Access to system deployments

In the case of the admin-console-elasticsearch and security system deployments, the team managing ECE and assigned to the platform admin role should have permission to change each system deployment configuration and also to access each cluster itself.

The logging-and-metrics cluster is different since, as an ECE admin, you likely want to provide users with access to the cluster in order to troubleshoot issues without your assistance, for example. In order to manage access to that cluster, you can configure roles that will provide access to the relevant indices, map those to users, and manage access to Kibana by leveraging the Elastic security integration with your authentication provider, such as LDAP, SAML, or AD. To configure one of those security realms, check LDAP, Active Directory or SAML.

Note

The logging-and-metrics cluster is only intended for troubleshooting ECE deployment issues. If your use case involves modifying or normalizing logs from Elasticsearch or Kibana, use a separate dedicated monitoring deployment instead.
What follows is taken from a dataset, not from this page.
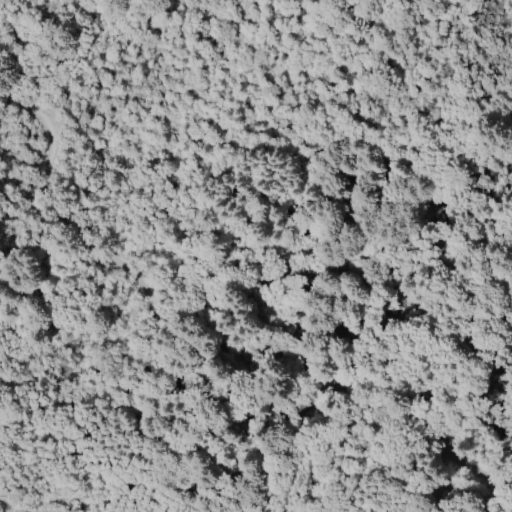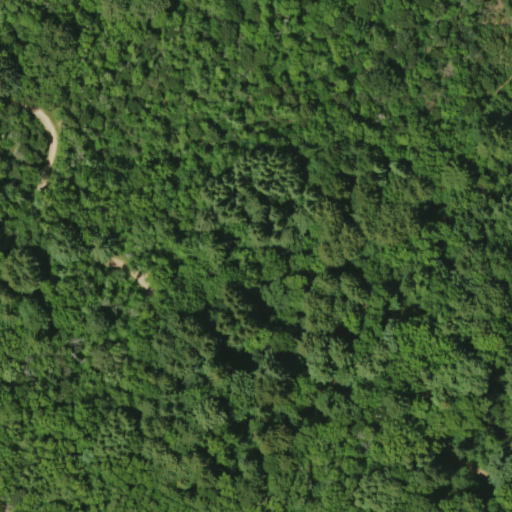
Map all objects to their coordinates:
road: (187, 367)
You can’t use ECE’s single sign-on (SSO) to access system deployments.

Note

Enabling integration with external authentication provider requires that you set the system_owned flag to false in order to change the elasticsearch.yaml configuration. Remember to set the flag back to true after you are done.

System cluster upgrade policy

The system cluster stack versions are validated as part of each ECE release and are not intended to be upgraded separately from the platform. Platform services depend on the versions that ship with the installed ECE release. Upgrading them out of band can create incompatibilities and might lead to reduced availability or platform failures. Instead, to change the system cluster versions, upgrade to a supported ECE release. You can review which stack versions align with each release in the default system deployment versions page.